I know many of us are feeling vulnerable and scared of this virus, but I think it is important to remember that the virus is not the only ill facing us. We need to be concerned about holistic wellbeing, mental and physical health, our mother earth, and the kind of communities and economies and democracy we want to see emerge (or survive) on the other side of this. 

It is not my place to tell anyone if they can afford to risk driving to their local grocer’s or the farmer’s market, but what I will say is that it is so crucial that each of us be discerning, for ourselves, about when we are making choices out of convenience or fear, and when we are making a choice because it is for our wellbeing—remembering that we are part of a larger collective whose wellbeing we must also tend to. We need to ask ourselves who and what  we are supporting: Amazon/Whole Foods and other big box stores that are not only forcing their workers to work without adequate protection, but who even before Covid 19 were causing numerous small and medium businesses to go out of business and transforming people’s expectations for convenience to trump all need for human connection?  Or flesh and blood people and businesses and a world in which they are still possible? Cheap meat and dairy produced by an industrial food system that sees animals and workers as resources to be used as cheaply as possible with no thought of eco-systems, families, or humanity? Or small farms who process their own meat, charging a realistic cost for food that they grow with love, care, and a recognition of their embeddedness in an earth, community and a living economy? The transformation to a resilient, diversified, locally based economy is not something that will or can wait “until the other side of this”. But there is so much more to what’s at stake. 

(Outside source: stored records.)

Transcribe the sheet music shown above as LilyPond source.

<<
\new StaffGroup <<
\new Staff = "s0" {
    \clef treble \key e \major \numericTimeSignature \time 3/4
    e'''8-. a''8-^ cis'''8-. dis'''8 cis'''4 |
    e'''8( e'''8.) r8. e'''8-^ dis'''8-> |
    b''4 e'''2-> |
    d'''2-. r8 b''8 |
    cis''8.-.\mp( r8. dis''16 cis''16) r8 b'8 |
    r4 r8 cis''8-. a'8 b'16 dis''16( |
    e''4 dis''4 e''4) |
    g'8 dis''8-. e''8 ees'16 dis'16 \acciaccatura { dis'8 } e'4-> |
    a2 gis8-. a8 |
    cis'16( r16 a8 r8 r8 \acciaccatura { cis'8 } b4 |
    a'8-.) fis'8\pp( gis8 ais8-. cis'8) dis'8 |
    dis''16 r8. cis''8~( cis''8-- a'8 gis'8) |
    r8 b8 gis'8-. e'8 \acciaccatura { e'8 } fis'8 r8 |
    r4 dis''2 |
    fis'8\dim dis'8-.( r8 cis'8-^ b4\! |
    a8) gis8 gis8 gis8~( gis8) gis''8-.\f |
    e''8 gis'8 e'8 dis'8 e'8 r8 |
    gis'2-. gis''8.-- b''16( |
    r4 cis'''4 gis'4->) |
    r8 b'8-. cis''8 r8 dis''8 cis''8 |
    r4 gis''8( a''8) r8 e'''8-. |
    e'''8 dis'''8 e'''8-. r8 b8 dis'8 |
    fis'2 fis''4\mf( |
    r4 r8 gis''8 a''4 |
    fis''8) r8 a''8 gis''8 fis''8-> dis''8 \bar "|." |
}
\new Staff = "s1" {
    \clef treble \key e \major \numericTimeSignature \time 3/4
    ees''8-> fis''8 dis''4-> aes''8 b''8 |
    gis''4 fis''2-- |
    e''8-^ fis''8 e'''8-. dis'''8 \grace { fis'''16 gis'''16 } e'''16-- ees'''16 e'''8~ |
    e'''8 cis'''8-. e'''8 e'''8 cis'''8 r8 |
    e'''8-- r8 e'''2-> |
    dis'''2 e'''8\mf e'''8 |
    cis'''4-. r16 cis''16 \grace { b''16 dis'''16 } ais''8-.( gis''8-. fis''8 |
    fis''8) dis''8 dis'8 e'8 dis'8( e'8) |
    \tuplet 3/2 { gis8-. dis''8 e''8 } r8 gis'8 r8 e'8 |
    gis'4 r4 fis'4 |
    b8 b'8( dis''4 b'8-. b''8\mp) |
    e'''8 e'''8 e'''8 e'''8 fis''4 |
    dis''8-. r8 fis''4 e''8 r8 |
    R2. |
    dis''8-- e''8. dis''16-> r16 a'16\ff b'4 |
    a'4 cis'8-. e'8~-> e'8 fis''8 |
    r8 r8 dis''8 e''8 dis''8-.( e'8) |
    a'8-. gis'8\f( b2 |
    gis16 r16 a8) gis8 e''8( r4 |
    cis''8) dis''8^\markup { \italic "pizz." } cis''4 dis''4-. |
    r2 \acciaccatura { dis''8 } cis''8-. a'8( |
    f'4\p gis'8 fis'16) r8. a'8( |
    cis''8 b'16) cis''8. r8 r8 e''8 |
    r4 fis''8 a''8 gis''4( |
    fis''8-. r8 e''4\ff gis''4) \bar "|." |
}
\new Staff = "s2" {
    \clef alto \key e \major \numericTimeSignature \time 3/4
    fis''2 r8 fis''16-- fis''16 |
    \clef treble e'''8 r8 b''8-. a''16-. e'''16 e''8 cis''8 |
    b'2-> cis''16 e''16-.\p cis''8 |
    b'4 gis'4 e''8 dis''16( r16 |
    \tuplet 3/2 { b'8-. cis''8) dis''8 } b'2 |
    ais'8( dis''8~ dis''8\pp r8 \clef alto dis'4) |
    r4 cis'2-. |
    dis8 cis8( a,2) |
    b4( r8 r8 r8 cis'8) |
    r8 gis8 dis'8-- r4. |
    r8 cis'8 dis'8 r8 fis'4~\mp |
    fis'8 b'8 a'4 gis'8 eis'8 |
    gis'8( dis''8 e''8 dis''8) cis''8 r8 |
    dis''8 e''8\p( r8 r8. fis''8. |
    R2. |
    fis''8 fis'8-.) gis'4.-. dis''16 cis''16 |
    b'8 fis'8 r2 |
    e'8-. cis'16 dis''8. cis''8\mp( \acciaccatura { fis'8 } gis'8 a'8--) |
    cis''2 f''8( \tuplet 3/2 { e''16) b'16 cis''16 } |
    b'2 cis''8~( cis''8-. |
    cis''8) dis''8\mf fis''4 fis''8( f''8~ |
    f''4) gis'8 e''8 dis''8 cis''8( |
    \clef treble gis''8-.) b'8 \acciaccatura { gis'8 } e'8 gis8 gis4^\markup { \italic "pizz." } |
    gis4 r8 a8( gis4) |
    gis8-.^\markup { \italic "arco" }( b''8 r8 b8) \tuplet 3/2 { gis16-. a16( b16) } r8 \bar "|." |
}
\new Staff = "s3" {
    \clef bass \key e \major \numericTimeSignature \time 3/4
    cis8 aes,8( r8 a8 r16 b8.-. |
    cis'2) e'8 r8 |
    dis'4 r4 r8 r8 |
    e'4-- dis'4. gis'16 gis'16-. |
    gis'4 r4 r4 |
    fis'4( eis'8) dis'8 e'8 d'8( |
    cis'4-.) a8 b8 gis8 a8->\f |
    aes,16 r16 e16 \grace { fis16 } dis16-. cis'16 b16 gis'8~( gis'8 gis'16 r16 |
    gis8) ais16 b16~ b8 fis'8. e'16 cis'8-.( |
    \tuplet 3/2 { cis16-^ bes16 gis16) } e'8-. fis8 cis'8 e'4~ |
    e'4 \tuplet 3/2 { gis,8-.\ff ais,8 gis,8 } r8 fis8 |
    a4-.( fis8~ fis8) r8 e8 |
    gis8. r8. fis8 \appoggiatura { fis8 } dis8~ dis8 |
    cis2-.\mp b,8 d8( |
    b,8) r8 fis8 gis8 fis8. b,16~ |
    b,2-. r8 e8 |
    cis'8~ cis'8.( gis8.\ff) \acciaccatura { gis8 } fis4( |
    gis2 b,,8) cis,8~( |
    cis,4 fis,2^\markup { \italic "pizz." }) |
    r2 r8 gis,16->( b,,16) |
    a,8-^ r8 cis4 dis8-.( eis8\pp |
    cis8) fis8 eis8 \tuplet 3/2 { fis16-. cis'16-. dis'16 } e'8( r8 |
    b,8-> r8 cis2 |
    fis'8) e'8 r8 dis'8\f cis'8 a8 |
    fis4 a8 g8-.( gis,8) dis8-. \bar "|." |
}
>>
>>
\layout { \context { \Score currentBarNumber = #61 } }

Some of the ways in which we choose to accept social distancing and sheltering in place more generally are not simply benign ways in which we are obeying the law and containing the virus, they are also furthering trends in isolation, detachment from nature, from people, and from the living systems that we are all dependent on. Please don’t misunderstand me, I am not encouraging us to neglect these measures—nor am I one who is advocated for the premature opening of economies for economics sake— I am inviting us to be discerning, to feel into how we are living and consuming in this moment, and how it makes us feel—not in an immediate gratification sense, but on a deeper level, especially now that we are hopefully going slower, slow enough to feel. This is not a question unique to this time. In fact, as I said earlier, there is very little about this pandemic that is completely new (apart from the virus itself). 

The beautiful part of this is that as we make those choices from this place we actually start to reclaim and reframe the economy. Even while our leaders speak of our country and this economy solely in terms of the stock market and other measurable statistics, we can begin to more palpably feel the ways in which the economy is itself a living breathing collectively agreed upon thing.


[1] Actually one of the silver-lining facts of this time is that small farmers are weathering this crisis MUCH better than our industrial food system, and there is a lot of hope in this! Check out: https://fair.org/home/ricardo-salvador-on-the-food-system-covid-19/

[2] For those who can stomach it, the second episode of Black Mirror is a good example of this.